* The data *
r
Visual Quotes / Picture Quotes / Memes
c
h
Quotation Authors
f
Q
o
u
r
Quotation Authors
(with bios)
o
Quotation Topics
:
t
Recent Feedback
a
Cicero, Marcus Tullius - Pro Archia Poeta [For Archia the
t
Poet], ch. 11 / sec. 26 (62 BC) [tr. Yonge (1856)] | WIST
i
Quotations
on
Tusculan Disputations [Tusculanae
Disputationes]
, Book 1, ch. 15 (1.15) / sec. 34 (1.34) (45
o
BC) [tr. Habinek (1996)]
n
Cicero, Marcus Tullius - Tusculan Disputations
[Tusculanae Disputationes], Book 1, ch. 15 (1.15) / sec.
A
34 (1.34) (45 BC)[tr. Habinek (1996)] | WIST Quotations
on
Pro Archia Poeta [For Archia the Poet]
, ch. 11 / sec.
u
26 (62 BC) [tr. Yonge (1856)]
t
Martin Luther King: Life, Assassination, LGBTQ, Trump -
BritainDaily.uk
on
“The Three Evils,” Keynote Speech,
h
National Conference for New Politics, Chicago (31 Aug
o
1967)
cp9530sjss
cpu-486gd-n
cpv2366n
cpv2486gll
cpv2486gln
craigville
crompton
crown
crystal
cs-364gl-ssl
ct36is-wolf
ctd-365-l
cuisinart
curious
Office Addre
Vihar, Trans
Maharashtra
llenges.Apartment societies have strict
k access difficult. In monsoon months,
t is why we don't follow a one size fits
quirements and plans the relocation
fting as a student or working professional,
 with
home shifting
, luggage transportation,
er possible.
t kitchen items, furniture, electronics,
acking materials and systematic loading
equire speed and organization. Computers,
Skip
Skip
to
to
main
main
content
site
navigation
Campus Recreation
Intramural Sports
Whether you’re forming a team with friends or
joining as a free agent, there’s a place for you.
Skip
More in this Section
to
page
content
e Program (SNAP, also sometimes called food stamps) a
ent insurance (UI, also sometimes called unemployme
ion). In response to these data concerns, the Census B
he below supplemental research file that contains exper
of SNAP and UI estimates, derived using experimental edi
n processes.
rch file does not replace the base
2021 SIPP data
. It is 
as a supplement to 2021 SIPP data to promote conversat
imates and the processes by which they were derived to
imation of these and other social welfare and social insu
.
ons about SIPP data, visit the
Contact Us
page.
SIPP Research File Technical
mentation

* Requirement *
When a line in the material above contains the word "Tusculanae", copy that line out.

* Exercise solution *
Tusculan Disputations [Tusculanae
[Tusculanae Disputationes], Book 1, ch. 15 (1.15) / sec.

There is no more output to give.